◆ Selected passage
Tag Archives: Children’s Rights

Christians should support natural marriage because it protects children from adult selfishness

A family praying and reading the Bible
A family praying and reading the Bible

I have been following Katy Faust’s work on Twitter. She runs the organization “Them Before Us”. She fights laws and policies which allow adults to put their desires above the needs of children. And especially a child’s need for a relationship with his or her mother and father. In a recent article for The Federalist, she takes on a Joshua Harris, who is attacking traditional Christian moral values.

She writes:

In a recent interview, newly ex-mega-church pastor Joshua Harris and author of the 1990s best-seller “I Kissed Dating Goodbye” remarked that the support President Trump has received from the evangelical community has been “incredibly damaging to the gospel and to the church.” I’d wager Harris is projecting something fierce.

In August, Harris announced that he and his wife Shannon were divorcing, that he no longer considers himself a Christian, and that he regrets “standing against marriage equality.” Just in case the point was lost on any of us, he followed up his announcement by posting a picture of himself eating a rainbow donut at the Vancouver Pride parade.

It’s no coincidence that Harris reversed himself on biblical teachings on sex and marriage while abandoning the core tenets of the faith.

The denial of sexual and marital norms by believers is often adjacent to a rejection of the core tenets of the faith. That’s because to arrive at these “inclusive” and “affirming” positions on marriage, Christians must exalt intoxicants such as emotion over uncompromising scripture, tradition, and natural law. Once you shift the authority from sola scriptura to sola feels, it’s only a matter of time before every other orthodox teaching finds itself on the woke chopping block.

I love this SO MUCH.

If I had to pick one conclusion that I have found to be true in 30 years of debating Christian truth claims, it would be that the normal process for becoming an atheist has nothing to do with reason or evidence. People abandon their faith in their teens, long before they have ever done any research into whether Christianity is true. And why? Because they know that their desire to be free of the moral demands of Christianity is true. And they know that their desire to be liked by their non-Christian friends is true.

Katy explains that she loves loves to discuss and debate with non-Christians and LGBT people about the issue she cares about: natural marriage and children’s rights. But she gets annoyed with Christian leaders who misunderstand the gospel.

She writes:

Whether approaching the issue from a natural law perspective where male and female complementarity features prominently, or considering the most widely ratified treaty in human history outlines a child’s right to be known and loved by their mother and father, or through the lens of scripture where God joins together man and woman in life-long union because he is seeking “godly offspring” (Malachi 2), Christian leaders have no excuse for getting marriage wrong.

◆ Material supplied
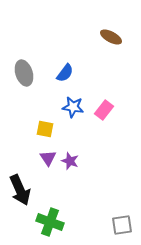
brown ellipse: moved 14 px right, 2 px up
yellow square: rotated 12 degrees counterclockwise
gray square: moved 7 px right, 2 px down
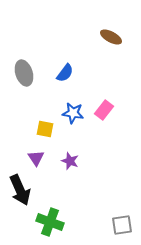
blue star: moved 6 px down
purple triangle: moved 12 px left
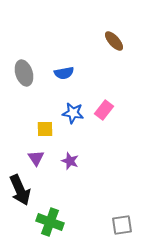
brown ellipse: moved 3 px right, 4 px down; rotated 20 degrees clockwise
blue semicircle: moved 1 px left; rotated 42 degrees clockwise
yellow square: rotated 12 degrees counterclockwise
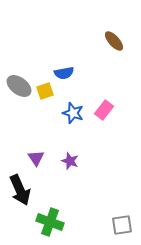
gray ellipse: moved 5 px left, 13 px down; rotated 35 degrees counterclockwise
blue star: rotated 10 degrees clockwise
yellow square: moved 38 px up; rotated 18 degrees counterclockwise
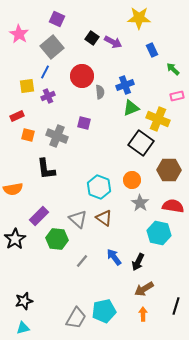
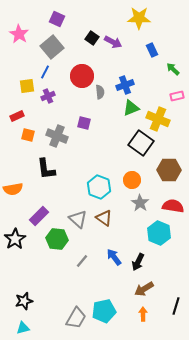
cyan hexagon at (159, 233): rotated 10 degrees clockwise
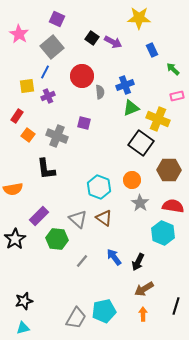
red rectangle at (17, 116): rotated 32 degrees counterclockwise
orange square at (28, 135): rotated 24 degrees clockwise
cyan hexagon at (159, 233): moved 4 px right
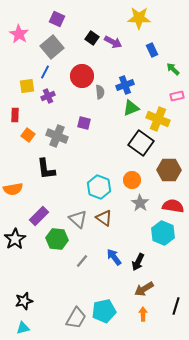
red rectangle at (17, 116): moved 2 px left, 1 px up; rotated 32 degrees counterclockwise
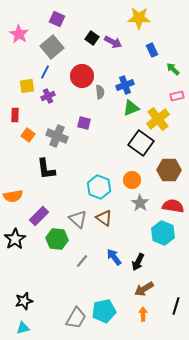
yellow cross at (158, 119): rotated 30 degrees clockwise
orange semicircle at (13, 189): moved 7 px down
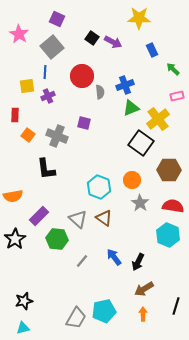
blue line at (45, 72): rotated 24 degrees counterclockwise
cyan hexagon at (163, 233): moved 5 px right, 2 px down
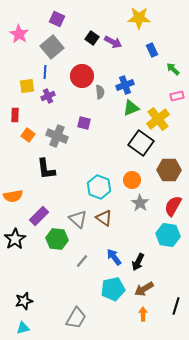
red semicircle at (173, 206): rotated 70 degrees counterclockwise
cyan hexagon at (168, 235): rotated 15 degrees counterclockwise
cyan pentagon at (104, 311): moved 9 px right, 22 px up
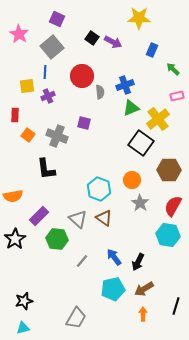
blue rectangle at (152, 50): rotated 48 degrees clockwise
cyan hexagon at (99, 187): moved 2 px down
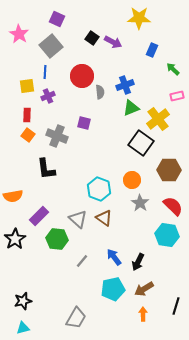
gray square at (52, 47): moved 1 px left, 1 px up
red rectangle at (15, 115): moved 12 px right
red semicircle at (173, 206): rotated 105 degrees clockwise
cyan hexagon at (168, 235): moved 1 px left
black star at (24, 301): moved 1 px left
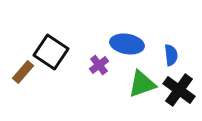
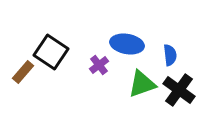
blue semicircle: moved 1 px left
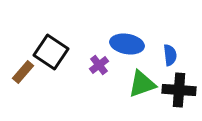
black cross: rotated 32 degrees counterclockwise
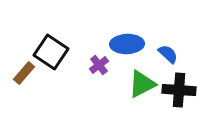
blue ellipse: rotated 12 degrees counterclockwise
blue semicircle: moved 2 px left, 1 px up; rotated 40 degrees counterclockwise
brown rectangle: moved 1 px right, 1 px down
green triangle: rotated 8 degrees counterclockwise
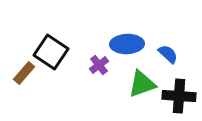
green triangle: rotated 8 degrees clockwise
black cross: moved 6 px down
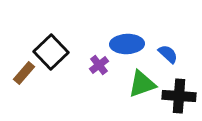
black square: rotated 12 degrees clockwise
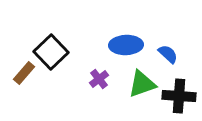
blue ellipse: moved 1 px left, 1 px down
purple cross: moved 14 px down
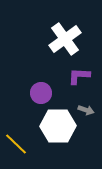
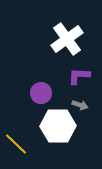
white cross: moved 2 px right
gray arrow: moved 6 px left, 5 px up
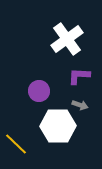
purple circle: moved 2 px left, 2 px up
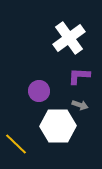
white cross: moved 2 px right, 1 px up
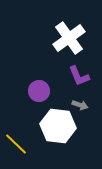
purple L-shape: rotated 115 degrees counterclockwise
white hexagon: rotated 8 degrees clockwise
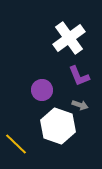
purple circle: moved 3 px right, 1 px up
white hexagon: rotated 12 degrees clockwise
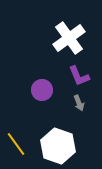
gray arrow: moved 1 px left, 2 px up; rotated 49 degrees clockwise
white hexagon: moved 20 px down
yellow line: rotated 10 degrees clockwise
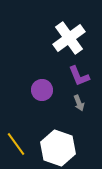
white hexagon: moved 2 px down
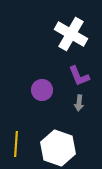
white cross: moved 2 px right, 4 px up; rotated 24 degrees counterclockwise
gray arrow: rotated 28 degrees clockwise
yellow line: rotated 40 degrees clockwise
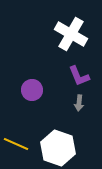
purple circle: moved 10 px left
yellow line: rotated 70 degrees counterclockwise
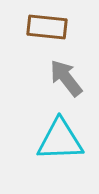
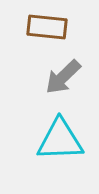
gray arrow: moved 3 px left, 1 px up; rotated 96 degrees counterclockwise
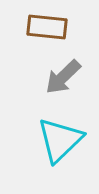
cyan triangle: rotated 42 degrees counterclockwise
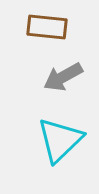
gray arrow: rotated 15 degrees clockwise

◆ Your instructions
Write out, word for word, everything in the post on natural marriage from "Christians should support" down to "Christian moral values.". Draw only on the post on natural marriage for what follows, and set the entries aside.

◆ Exercise response
Christians should support natural marriage because it protects children from adult selfishness

A family praying and reading the Bible
A family praying and reading the Bible

I have been following Katy Faust’s work on Twitter. She runs the organization “Them Before Us”. She fights laws and policies which allow adults to put their desires above the needs of children. And especially a child’s need for a relationship with his or her mother and father. In a recent article for The Federalist, she takes on a Joshua Harris, who is attacking traditional Christian moral values.